CDD saisonnier : comment limiter les abandons de poste des travailleurs saisonniers ?

Les secteurs recourant au travail saisonnier sont bien souvent confrontés, en pleine haute saison, à des abandons de poste de travailleurs saisonniers. Parce que ces derniers ont, par exemple, trouvé un autre emploi saisonnier qui leur convient mieux, ils ne reviennent plus travailler au sein de la société, du jour au lendemain, sans justification valable.

 

Cela a pour conséquence une désorganisation de l’activité de la société et la nécessité de devoir procéder à de nouveaux recrutements, en urgence.

 

Se pose donc la question de savoir s’il est possible, en pratique, de limiter une telle «fuite» des travailleurs saisonniers.

 

Rappel des règles sur la rupture anticipée du contrat de travail à durée déterminée (CDD)

 

Pour rappel, la rupture du CDD obéit à des règles propres.

 

La rupture anticipée du CDD est celle qui intervient :

 

    • avant le terme initialement fixé dans un contrat de date à date ;
    • ou avant la fin de la période minimale ou la réalisation de l’objet d’un contrat, sans terme précis.

 

Une fois la période d’essai achevée, il est seulement possible de rompre le CDD de manière anticipée dans des cas précis, déterminés par la loi.

 

Selon l’article L.1243-1 du Code du travail, le CDD ne peut être rompu avant l’échéance du terme que dans les cas suivants :

 

accord des parties (c’est-à-dire rupture d’un commun accord);

 

faute grave (du salarié ou de l’employeur) ;

 

force majeure (difficile à caractériser en pratique) ;

 

inaptitude du salarié constatée par le médecin du travail.

 

Le CDD peut également être rompu avant l’échéance du terme à l’initiative du salarié, lorsque celui-ci justifie de la conclusion d’un contrat de travail à durée indéterminée (CDI) (article L.1243-2 du Code du travail).

 

Par conséquent, le salarié peut valablement rompre son CDD, de manière anticipée, s’il justifie de la conclusion d’un CDI mais, sauf accord contraire des parties, il est alors tenu d’effectuer un préavis (article L.1243-2 du Code du travail).

 

Il faut noter que l’article L.1243-2 du Code du travail ne précise pas sous quelle forme le salarié doit apporter la preuve de son embauche sous CDI.

Objectif A =>
Dans l'extrait sur le CDD saisonnier, quel article du Code du travail énumère les cas dans lesquels le CDD peut être rompu avant l'échéance du terme ?
Objectif B =>
Prolongez le texte sur les abandons de poste des travailleurs saisonniers en reprenant après sa dernière phrase.
Aucun des enregistrements placés ci-après n'est nécessaire.

Extraits d'enregistrements =>
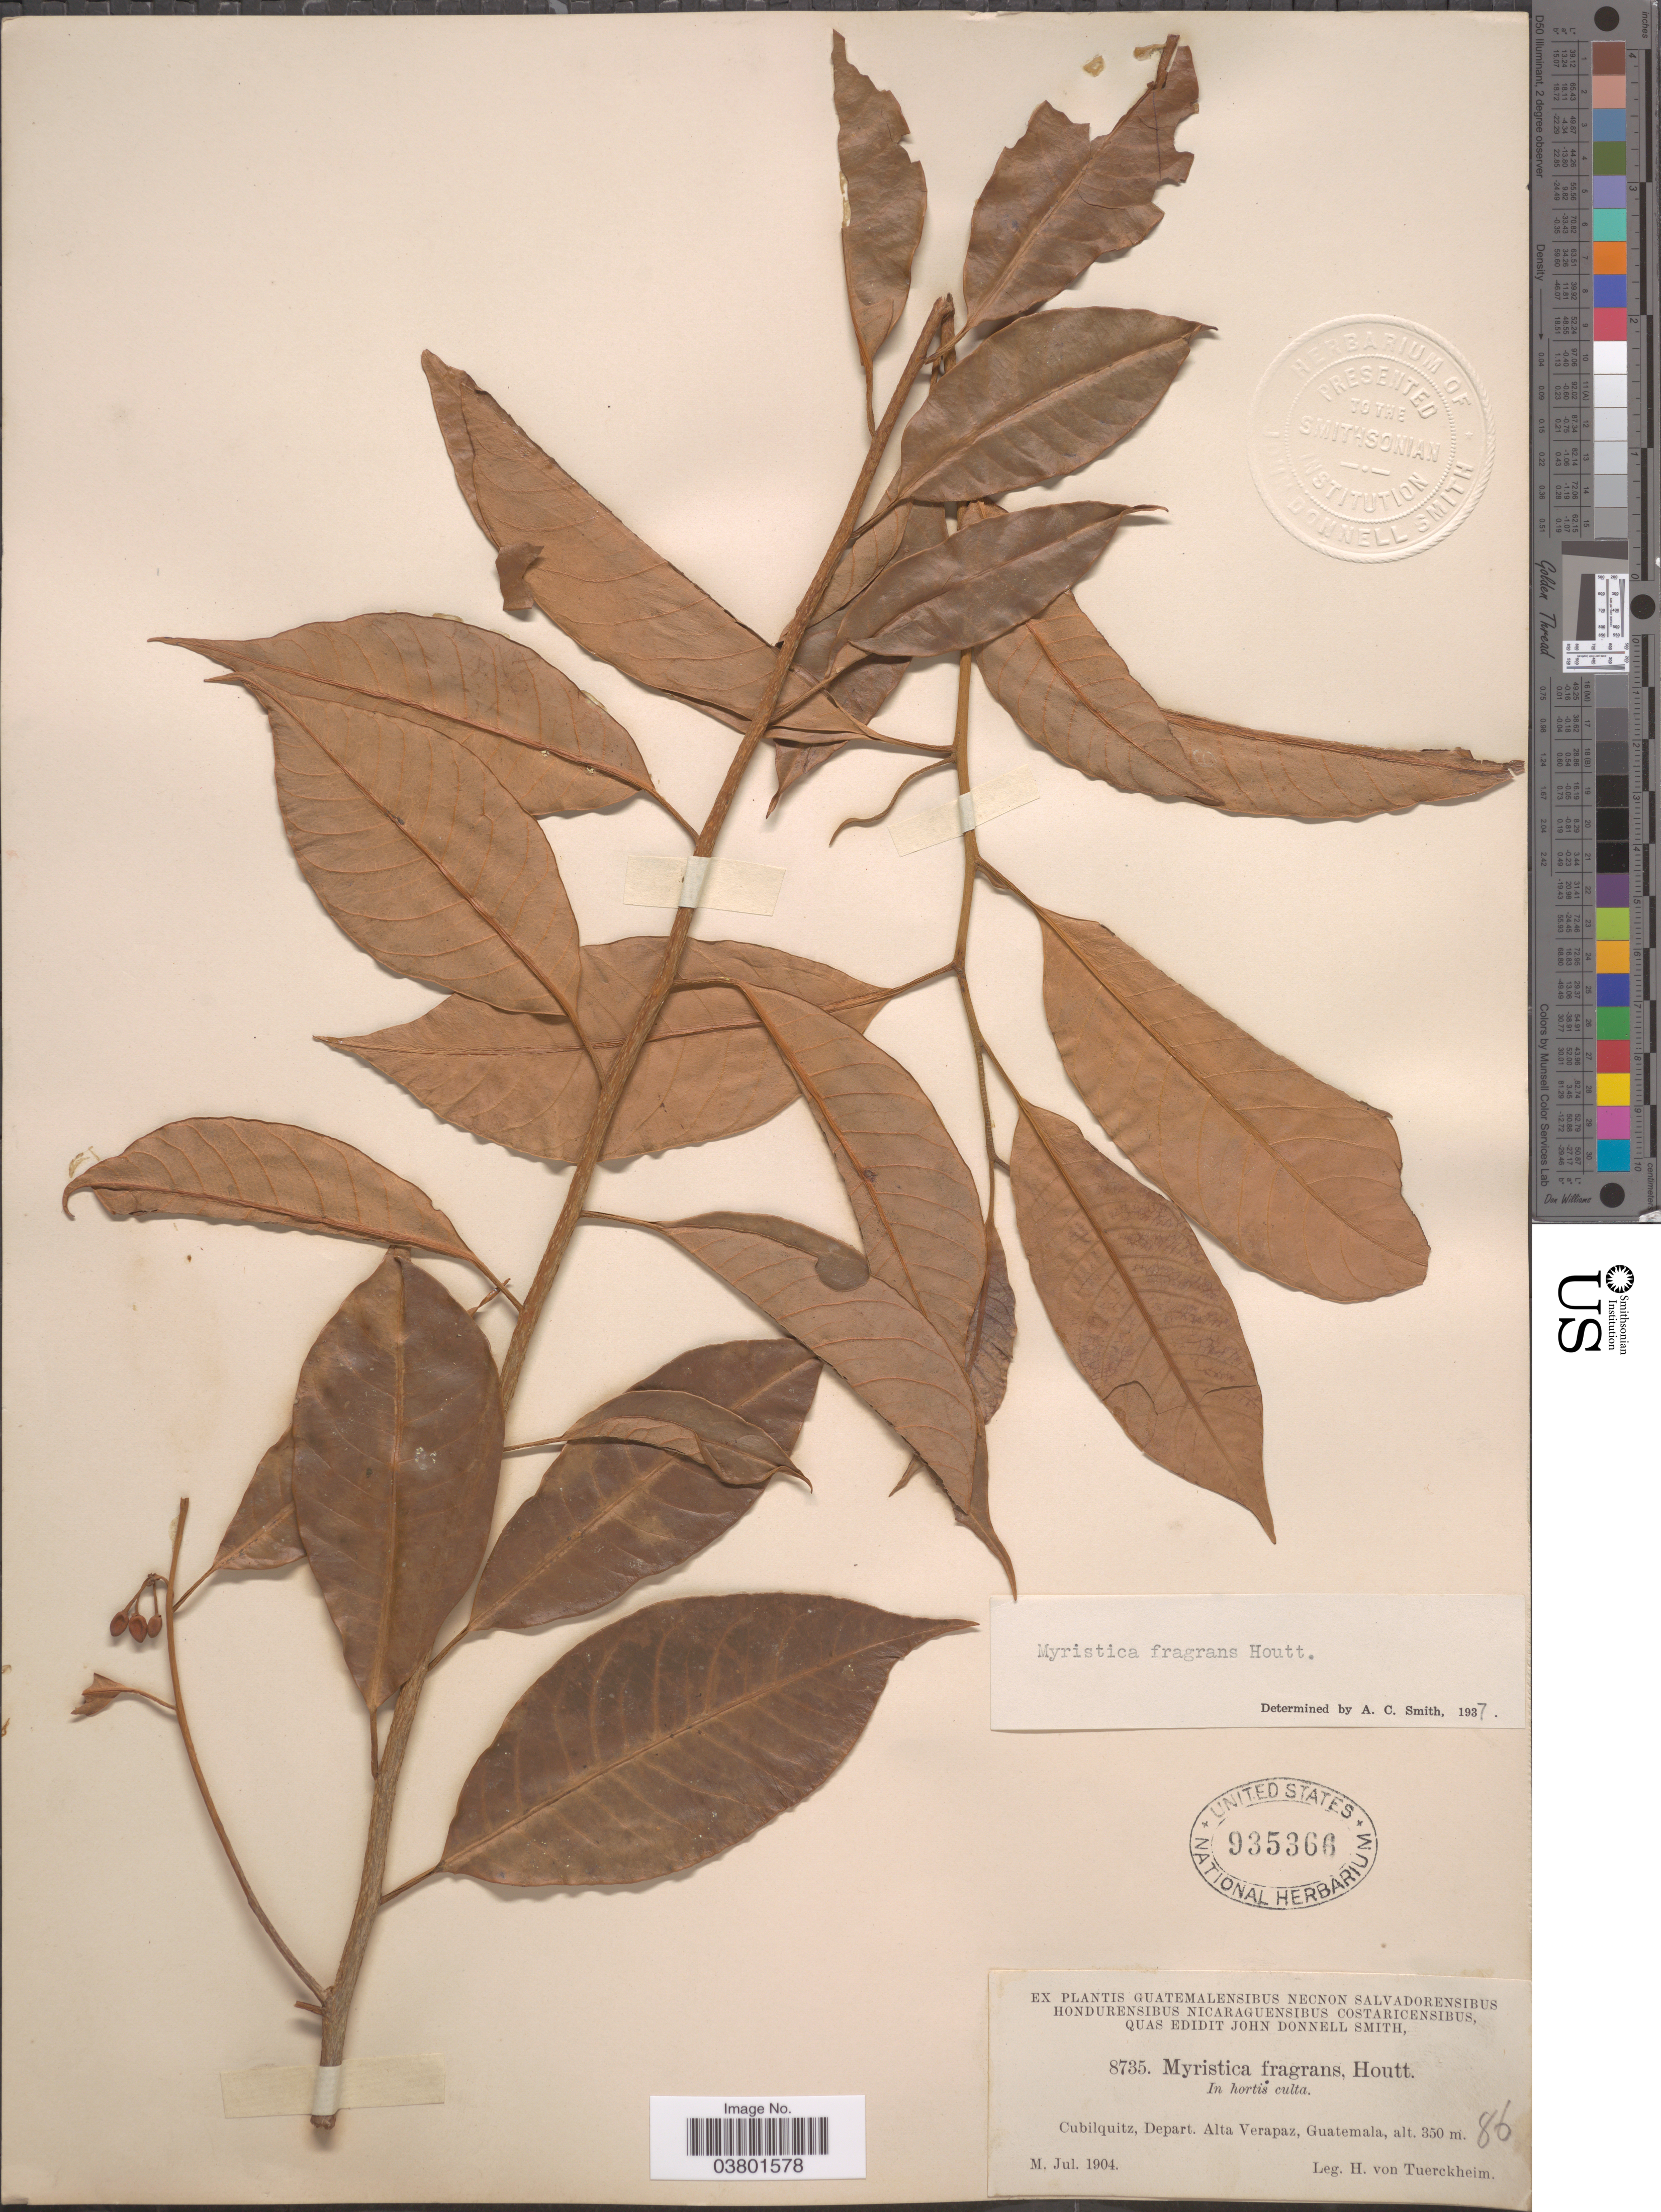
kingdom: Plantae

---

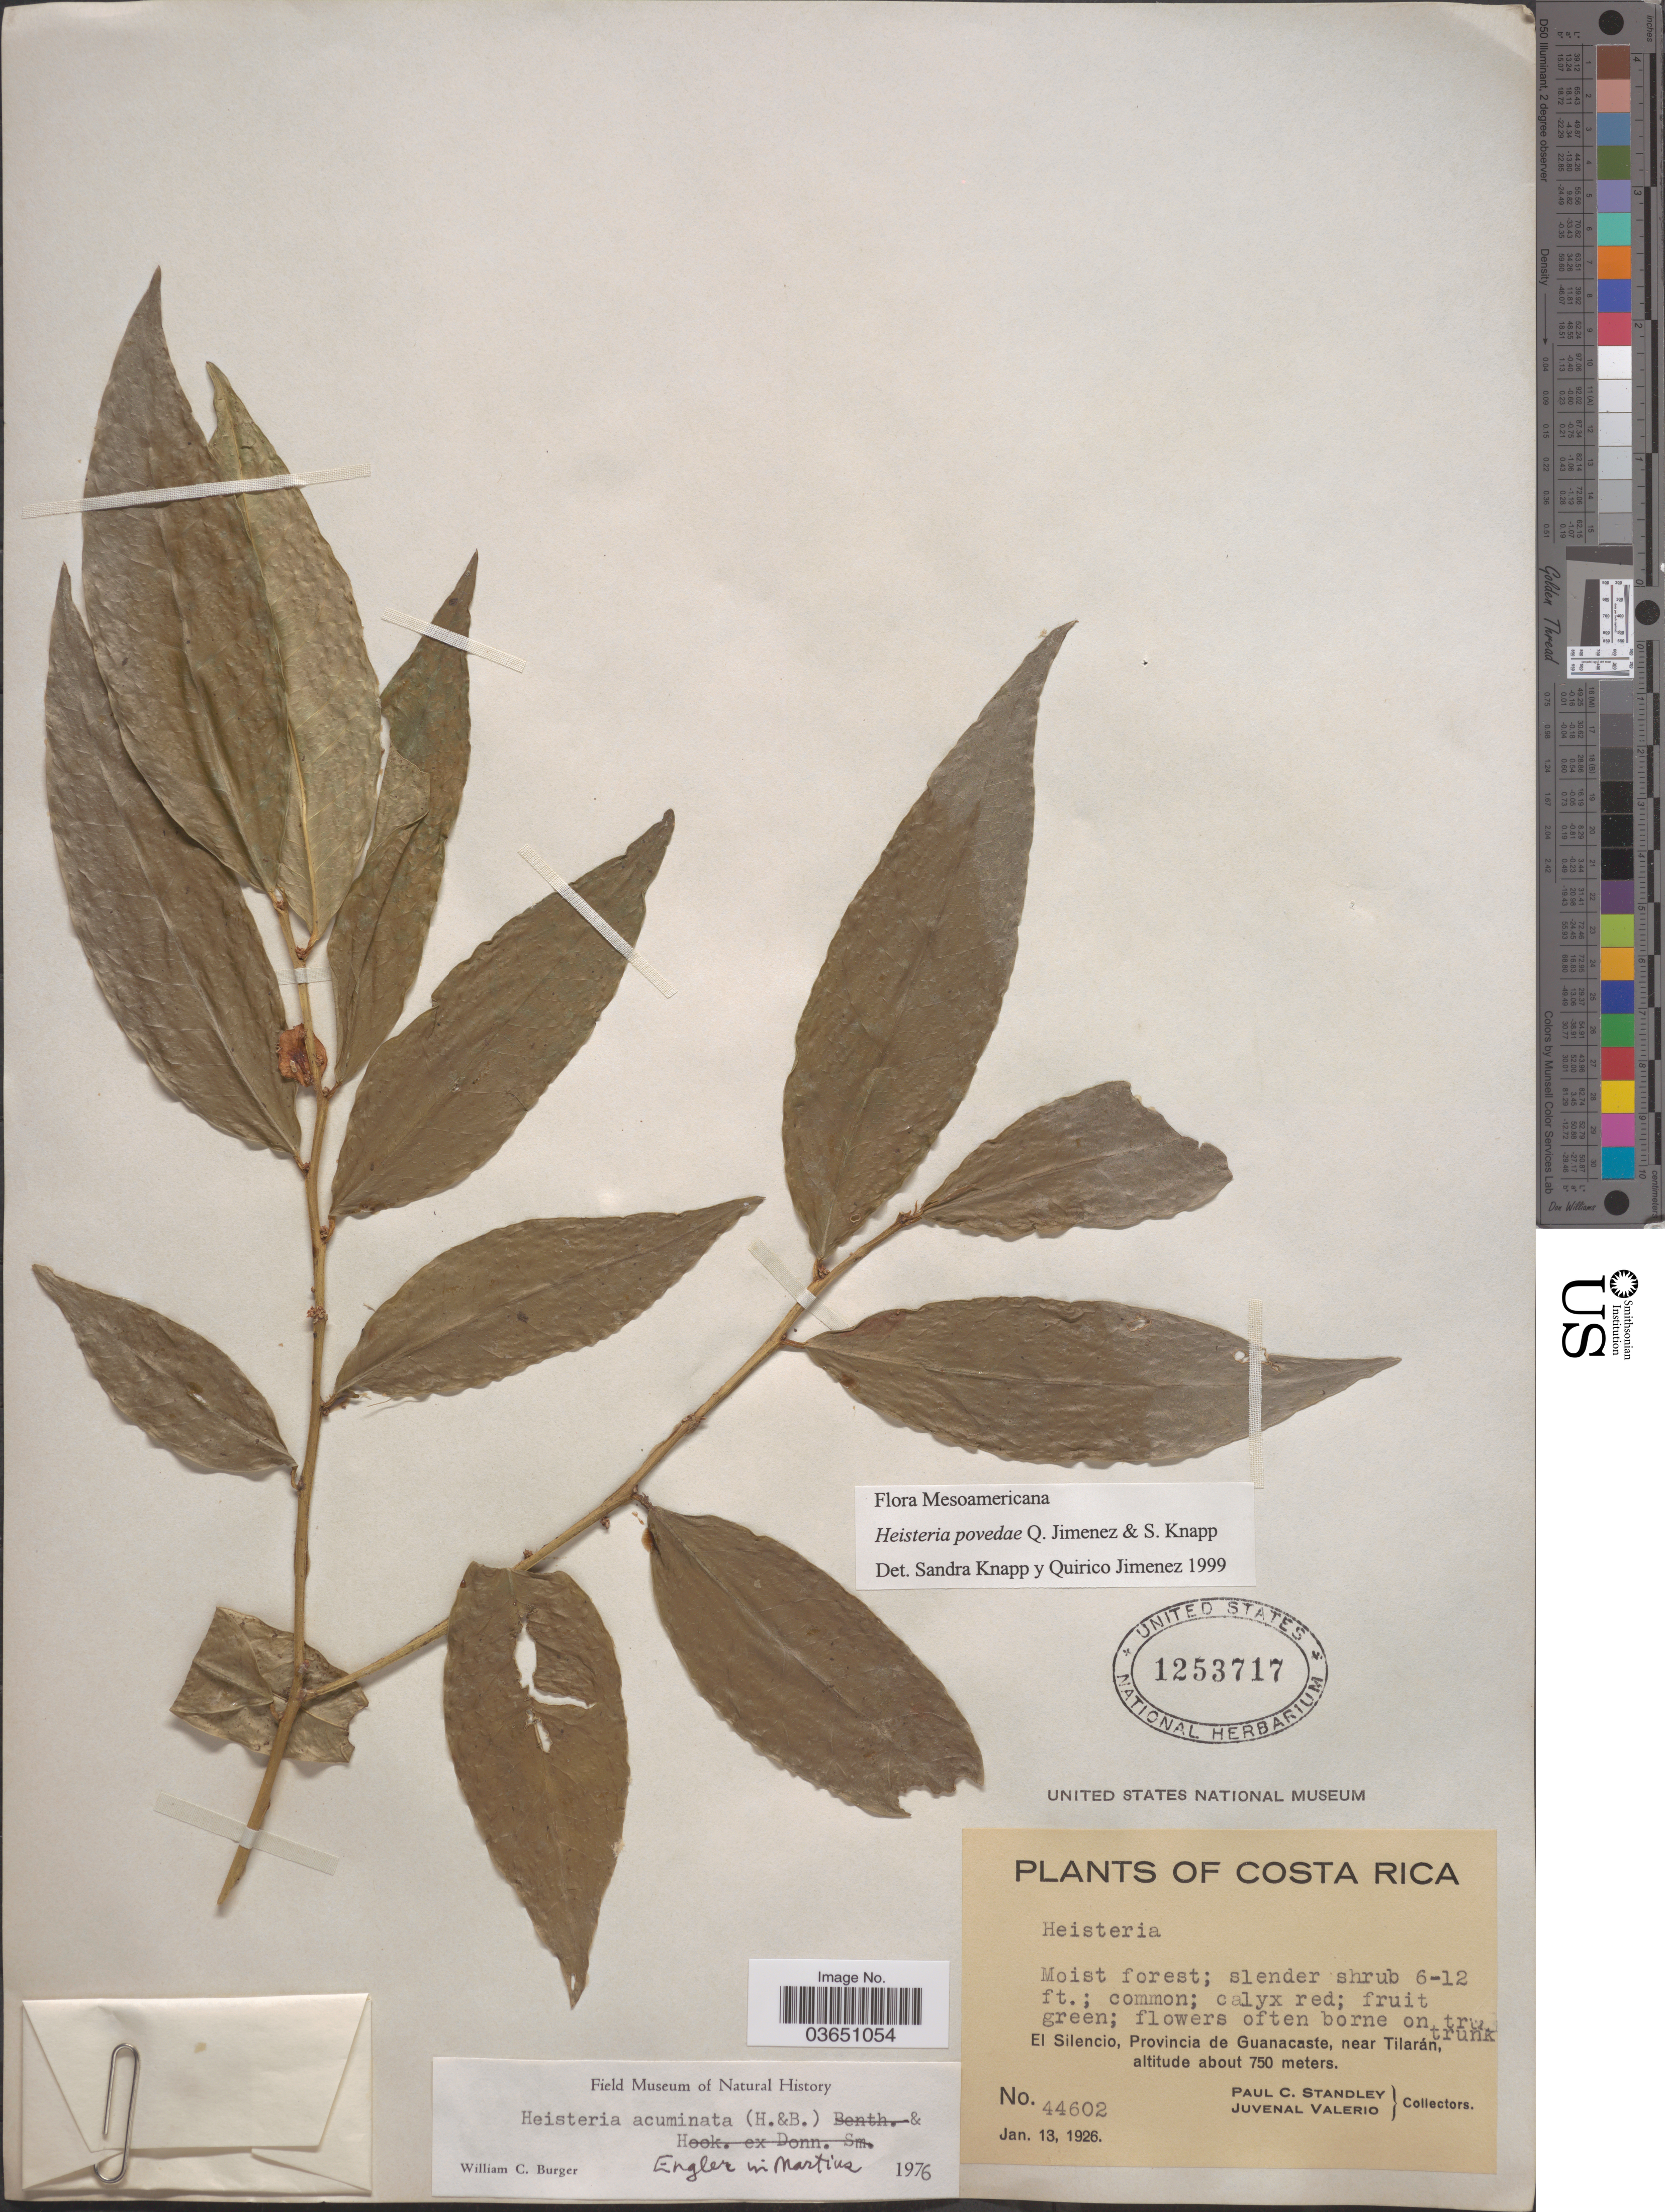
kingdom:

Réponse finale A =>
L'article L.1243-1 du Code du travail.

Réponse finale B =>
 

L’administration a, toutefois, précisé, à cet égard, que le salarié doit «pouvoir fournir à son employeur tout justificatif de nature à établir la réalité de l’embauche prévue. Une lettre d’engagement comportant une date d’embauche ou un contrat de travail peuvent constituer ces justificatifs, si le caractère indéterminé du contrat y figure. Une simple déclaration d’intention, dépourvue de date d’embauche, et ne comportant aucun engagement du futur employeur pourrait par contre ne pas être considérée comme un justificatif suffisant. La réalité de l’intention d’embauche s’apprécie au moment où le salarié décide de rompre le contrat» (Circ. DRT n°2002-08, 2 mai 2002).

 

En revanche, il a été jugé que le salarié ne peut pas rompre son CDD en dehors des cas prévus par la loi (Cass. soc., 24 juin 2015 n°14-11.220).

 

Ainsi, la démission d’un travailleur saisonnier au motif qu’il aurait trouvé un meilleur emploi saisonnier au sein d’une autre société n’est pas un motif valable de rupture anticipée du CDD.

 

Par ailleurs, en cas d’abandon de poste du travailleur saisonnier pour un tel motif, ou même, en cas d’abandon de poste sans aucune explication, si la société ne signe pas avec ce travailleur saisonnier une convention de rupture du CDD d’un commun accord, elle est contrainte de mettre en œuvre une procédure disciplinaire de rupture du CDD pour faute grave pour rompre le CDD valablement.

 

Cette procédure disciplinaire implique de mettre en demeure le salarié de justifier de son absence à son poste de travail puis, en l’absence de réponse de sa part, de le convoquer à un entretien préalable et, pour finir, de lui notifier la rupture du CDD pour faute grave du fait de son absence injustifiée à son poste de travail. Cela oblige donc la société à mettre en œuvre une procédure formelle et chronophage.

 

Il faut rappeler, à cet égard, que la récente procédure de présomption de démission en cas d’abandon de poste, prévue à l’article L.1237-1-1 du Code du travail, ne s’applique pas aux CDD.

 

Solutions pratiques pour éviter la «fuite» des saisonniers

 

Tout d’abord, il faut rappeler que le salarié, responsable de la rupture anticipée du CDD en dehors des cas autorisés par la loi, pourrait se voir réclamer par l’employeur des dommages et intérêts.

 

En effet, les dispositions régissant la résiliation du CDD sont d’ordre public.

 

Cela signifie que toute rupture prononcée en dehors des cas limitativement énumérés par la loi (accord des parties, faute grave, force majeure, inaptitude ou embauche sous CDI) constitue une rupture abusive ouvrant droit pour l’autre partie au versement de dommages et intérêts.

 

Spécifiquement, le Code du travail rappelle bien que la rupture anticipée qui intervient à l’initiative du salarié en dehors des cas prévus par la loi ouvre droit pour l’employeur à des dommages et intérêts correspondant au préjudice subi (article L.1243-3 du Code du travail).

 

Le montant des dommages et intérêts auxquels peut prétendre l’employeur est fixé par le juge, en fonction du préjudice subi, et l’employeur n’est donc dédommagé que dans la mesure où il peut prouver qu’il a subi un préjudice.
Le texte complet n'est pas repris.